McWherter pays campaign visit

Sunday, November 22, 2009

(Photo)
Mike McWherter
Democratic gubernatorial candidate Mike McWherter, the son of former Gov. Ned McWherter, visited Shelbyville on Friday, saying his experience as a businessman makes him a good choice to manage the state.

"I am a small businessman," he said. "Small business is the backbone of the economy of this state."

McWherter, a resident of Jackson, is the chairman of the board of First State Bank in Union City and a board member for Jackson Energy Authority. He cited Jackson Energy Authority's broadband access program as an example of the type of development which he claimed would attract new businesses and make Tennessee a "shovel-ready" site for new industries. He also said the state should make better use of community colleges for job training.
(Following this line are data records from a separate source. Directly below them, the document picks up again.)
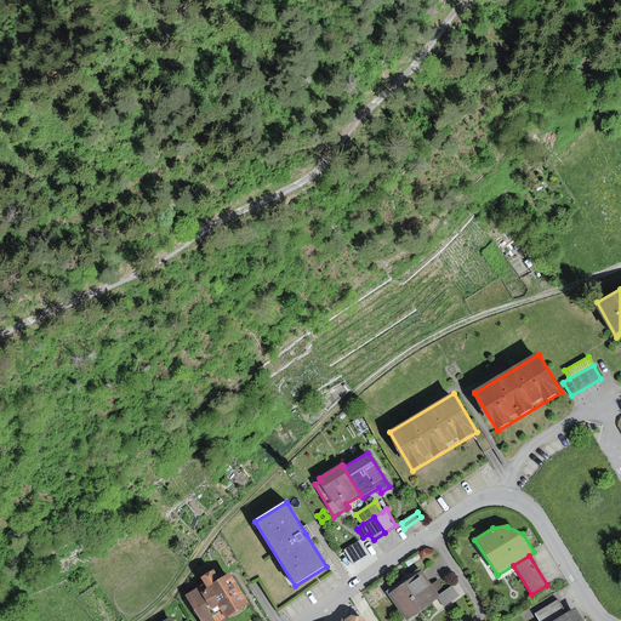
[(188,596),(203,620),(221,620),(250,605),(232,573),(221,579),(216,570),(201,577),(206,586),(188,596)]
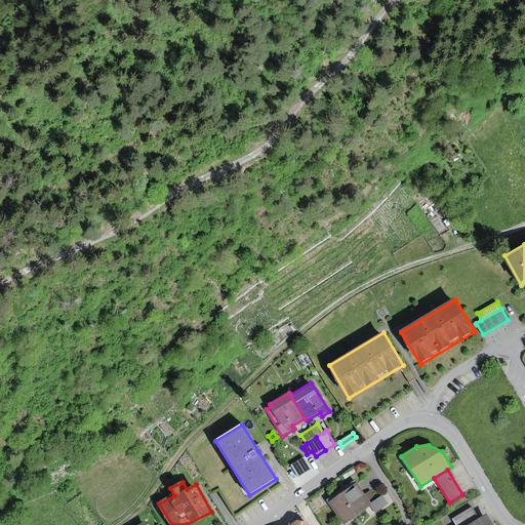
[(357,483),(328,503),(344,524),(345,524),(370,507),(373,505),(357,483)]
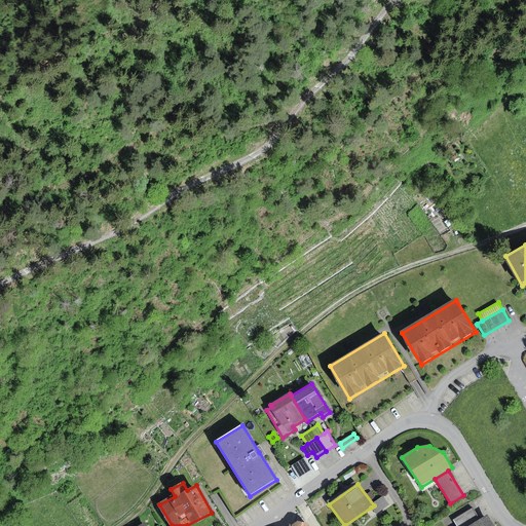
[(384,498),(374,505),(371,508),(376,516),(389,506),(384,498)]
McWherter said Bedford was the 49th of 50 counties he has visited so far and that he hopes to reach all 95 counties in the state by the end of January. He said he was in all 95 counties when his father campaigned for governor and said grass-roots contact is important.

He said jobs are the number one issue raised by the people to whom he's spoken. He praised the administration of Gov. Phil Bredesen for recruiting large plants such as Volkswagen, Hemlock Semiconductor and Wacker Chemical and said the state should work to make sure that suppliers to those industries locate throughout Tennessee.

McWherter said he supports continuing the Basic Education Program funding formula which began during his father's administration. But he said the state needs to use more distance learning and innovative ways to deliver curriculum. He praised higher graduation standards but said some schools may have a hard time providing all the classes needed by students unless distance learning programs are available to allow them to share teachers.

McWherter said the voters to whom he's spoke are also concerned about the health care issue, with opinions that are "across the board," but he said it's hard to know what the state's role will be until the U.S. House and Senate agree on some sort of health care reform.

Recent state legislative elections have trended Republican, but McWherter said that does not concern him.

"I think it's important that whoever the governor is be able to reach across the aisle and work with both sides," he said.

McWherter said he has numerous fond memories of attending the Celebration, sometimes with a cousin, E.B. Tanner, who competed in the show. He said that if he is elected governor, he'll attend each year's show.